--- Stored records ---
=-=-=-=-=

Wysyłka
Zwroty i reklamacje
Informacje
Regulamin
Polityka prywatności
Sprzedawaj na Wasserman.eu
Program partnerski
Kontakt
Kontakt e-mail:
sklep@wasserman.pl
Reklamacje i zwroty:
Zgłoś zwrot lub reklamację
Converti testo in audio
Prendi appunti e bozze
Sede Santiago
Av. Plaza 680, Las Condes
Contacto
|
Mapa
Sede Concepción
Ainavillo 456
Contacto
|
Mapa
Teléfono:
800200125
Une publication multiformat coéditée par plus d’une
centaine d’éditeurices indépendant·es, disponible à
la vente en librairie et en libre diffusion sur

=-=-=-=-=

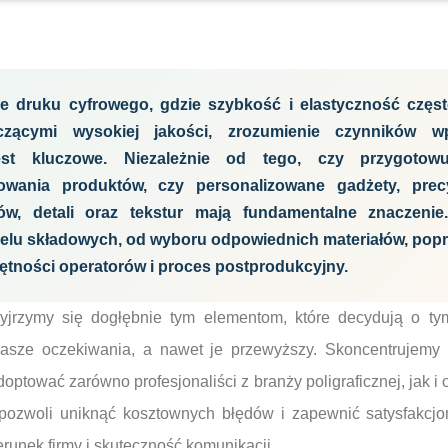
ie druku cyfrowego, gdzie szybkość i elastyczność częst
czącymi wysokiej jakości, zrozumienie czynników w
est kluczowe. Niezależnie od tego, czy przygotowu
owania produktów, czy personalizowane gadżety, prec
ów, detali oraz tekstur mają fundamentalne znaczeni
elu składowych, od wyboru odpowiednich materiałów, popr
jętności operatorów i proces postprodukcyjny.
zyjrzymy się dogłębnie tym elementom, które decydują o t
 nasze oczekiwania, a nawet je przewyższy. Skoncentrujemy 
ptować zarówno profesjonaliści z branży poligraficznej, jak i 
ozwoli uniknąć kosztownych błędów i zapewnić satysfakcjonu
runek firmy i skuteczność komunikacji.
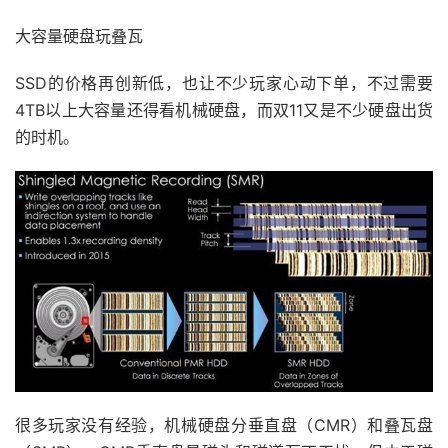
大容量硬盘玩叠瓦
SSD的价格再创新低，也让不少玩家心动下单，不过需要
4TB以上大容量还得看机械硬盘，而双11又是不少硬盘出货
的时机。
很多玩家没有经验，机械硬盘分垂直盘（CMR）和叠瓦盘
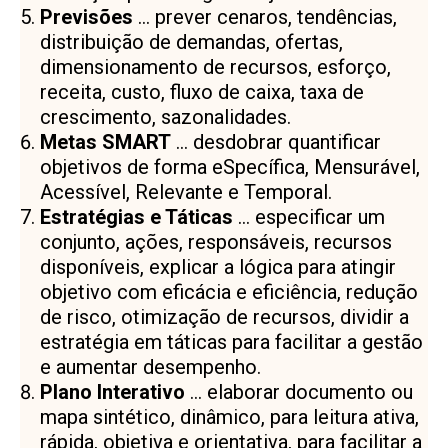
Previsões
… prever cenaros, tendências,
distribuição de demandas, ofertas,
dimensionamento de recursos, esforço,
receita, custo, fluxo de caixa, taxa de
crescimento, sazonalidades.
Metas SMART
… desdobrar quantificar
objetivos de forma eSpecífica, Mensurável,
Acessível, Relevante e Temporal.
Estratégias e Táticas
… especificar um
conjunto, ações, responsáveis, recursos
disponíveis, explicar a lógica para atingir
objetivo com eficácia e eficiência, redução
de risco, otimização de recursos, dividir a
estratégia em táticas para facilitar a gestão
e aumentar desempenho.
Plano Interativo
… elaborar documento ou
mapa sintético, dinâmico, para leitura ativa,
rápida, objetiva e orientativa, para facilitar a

=-=-=-=-=

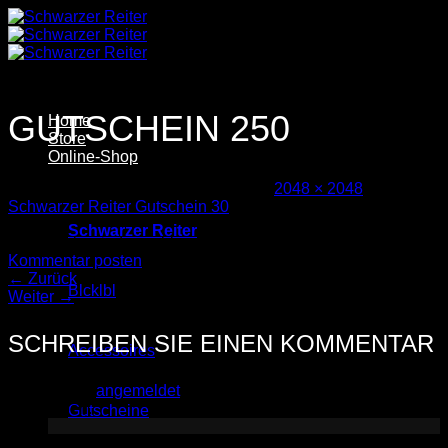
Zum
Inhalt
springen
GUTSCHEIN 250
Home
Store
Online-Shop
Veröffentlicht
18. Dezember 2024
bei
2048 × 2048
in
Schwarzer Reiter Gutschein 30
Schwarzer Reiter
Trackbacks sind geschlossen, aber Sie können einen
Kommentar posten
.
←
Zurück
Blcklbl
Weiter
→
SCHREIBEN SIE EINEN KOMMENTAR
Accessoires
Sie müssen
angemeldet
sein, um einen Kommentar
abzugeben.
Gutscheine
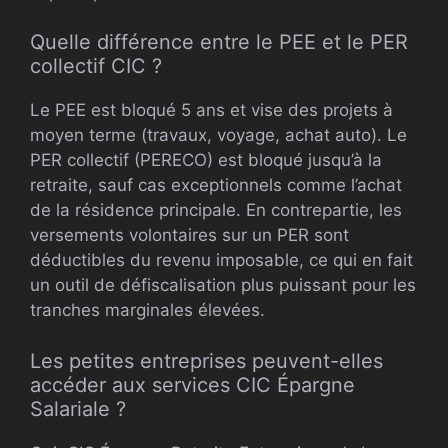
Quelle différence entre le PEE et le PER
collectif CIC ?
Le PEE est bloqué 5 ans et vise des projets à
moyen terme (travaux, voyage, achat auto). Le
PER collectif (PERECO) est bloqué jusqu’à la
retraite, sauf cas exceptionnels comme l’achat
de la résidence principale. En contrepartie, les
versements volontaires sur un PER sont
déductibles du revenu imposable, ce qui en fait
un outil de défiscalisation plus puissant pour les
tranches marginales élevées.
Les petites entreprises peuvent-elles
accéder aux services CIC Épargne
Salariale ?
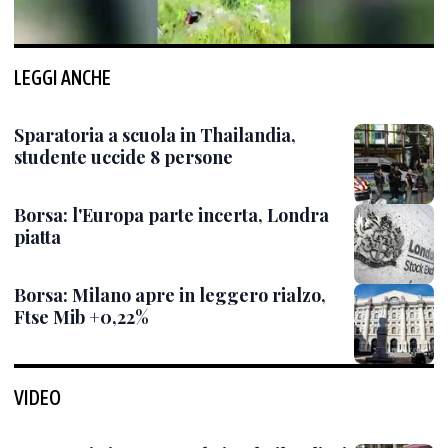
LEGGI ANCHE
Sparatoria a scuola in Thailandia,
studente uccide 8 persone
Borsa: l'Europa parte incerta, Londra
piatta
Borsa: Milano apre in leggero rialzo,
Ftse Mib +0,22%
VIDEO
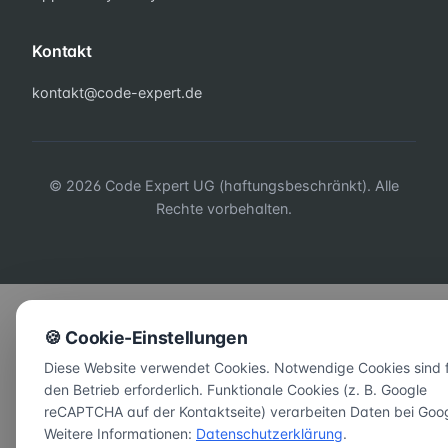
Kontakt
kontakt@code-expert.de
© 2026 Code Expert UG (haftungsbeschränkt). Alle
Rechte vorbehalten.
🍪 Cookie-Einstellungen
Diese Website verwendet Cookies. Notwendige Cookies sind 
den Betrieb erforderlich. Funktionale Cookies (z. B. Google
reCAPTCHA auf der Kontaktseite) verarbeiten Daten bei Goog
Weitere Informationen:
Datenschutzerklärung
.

=-=-=-=-=

--- Work instruction ---
Only one stretch of the entries above is needed: the lines from the one containing "Schwarzer Reiter Gutschein 30" through the one containing "moyen terme (travaux, voyage, achat auto). Le". Copy it exactly, without the pictures.

--- Task output ---
Schwarzer Reiter Gutschein 30
Schwarzer Reiter
Trackbacks sind geschlossen, aber Sie können einen
Kommentar posten
.
←
Zurück
Blcklbl
Weiter
→
SCHREIBEN SIE EINEN KOMMENTAR
Accessoires
Sie müssen
angemeldet
sein, um einen Kommentar
abzugeben.
Gutscheine
Quelle différence entre le PEE et le PER
collectif CIC ?
Le PEE est bloqué 5 ans et vise des projets à
moyen terme (travaux, voyage, achat auto). Le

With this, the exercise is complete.